Back in 2014, when “the life-changing magic of tidying up” by Marie Kondo was first published, I was all in. She had me at “life changing.” The mere fact that the cover title was written in all lower-case letters made it seem so unintimidating.

I embraced this new way of living, all based around the concept of “sparking joy.” I decluttered, carefully rolling every remaining piece of clothing with military precision.

Fast forward to 2020 the Quarantine. My tightly rolled clothes have unraveled. Time again to Kondo-ize them using all this extra time.

Gazing inside my closet I gasped, “Hell no!” It was far too daunting to take everything out. I was going to have to Waffletude-ize it!

My rule was this: 3 things a day. Find 3 things I didn’t like or never wore and throw them into a bag. That wasn’t scary at all.

First day: I had 3 shirts in different colors and the same style, but they no longer sparked joy. Into the bag they went. I wanted to do more, but no, I held strong to my rule. Three-a-day, no more, no less.

I was obsessed with filling bags with clothes, shoes, purses and socks. Well, maybe the socks could go into the trash. Does this dress spark joy? How could it? It still has the tags from a store that is now out of business!

What else in my life needs to go? Old souvenir mugs that filled the kitchen cabinets from past vacations? Time to go.

Lindsay looked at me like Cindy Lou Who, “Mom you’re starting to scare me.”

“Don’t be silly,” I countered, “Next I’ll do your room.”

My attention was sharply drawn to the cat sharpening his claws on my couch!

“He is NOT sparking joy!”

“Mom! No! You’re bagging Skippy!”

With my closet cleared out and everything remaining rolled up tight as a cinna-bun, I was feeling joyful. But, I had to wait for the Goodwill to open up again. To my wellbeing, it was an essential store. Once opened, I loaded up the back of my car.

I was not alone. The line was socially distanced around the block.

“Someone will help you unload your donation bags in a minute. Go look around, we have a huge selection these days thanks to the Quarantine and Kondo,” said the masked man.

“Kondotine? Take your time,” I said, “I used to come here for costumes when my kids were little.”

Reminiscing, I walked up the coat aisle, then the pants and shirts. He was right, the racks were jammed. I had never seen it so full of fabulous clothes.

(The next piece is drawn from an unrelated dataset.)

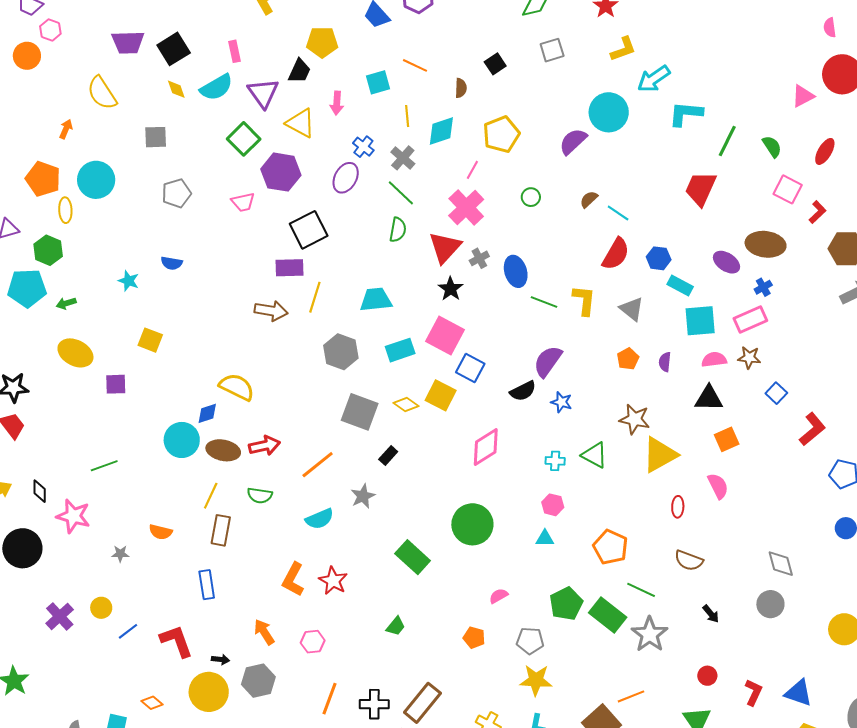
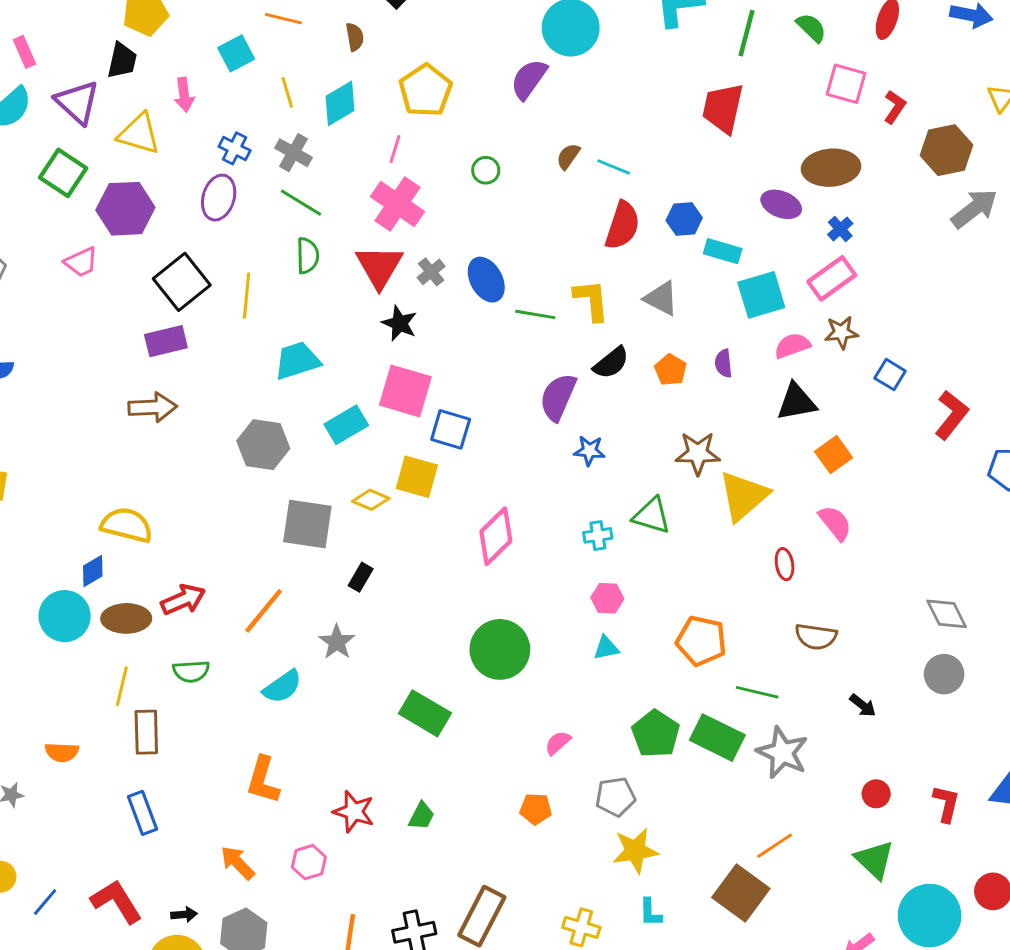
yellow line: (315, 297) -> (247, 295), moved
black semicircle: (523, 391) -> (611, 363), moved
red star: (333, 581) -> (354, 812), moved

Oh! I had a jacket just like that. I slipped it on over my gloved hands. It fit perfectly. Purple velvet will come back in style. It was only $7 and the tags were still on it! Was this a famous designer? I don’t know why I never wore mine. Oh, and a matching shirt, cute skirt and…

With my arms so full I could barely see my way clear to check out, I asked the nice kid who was helping me unload my donation bags from my car to also help me reload my car with purchased bags.

“Don’t judge me,” I murmured timidly.

He giggled, “It’s been like this since we opened back up.”

Joyfully, now my closet is very full… with other people’s hand-me-down clothes.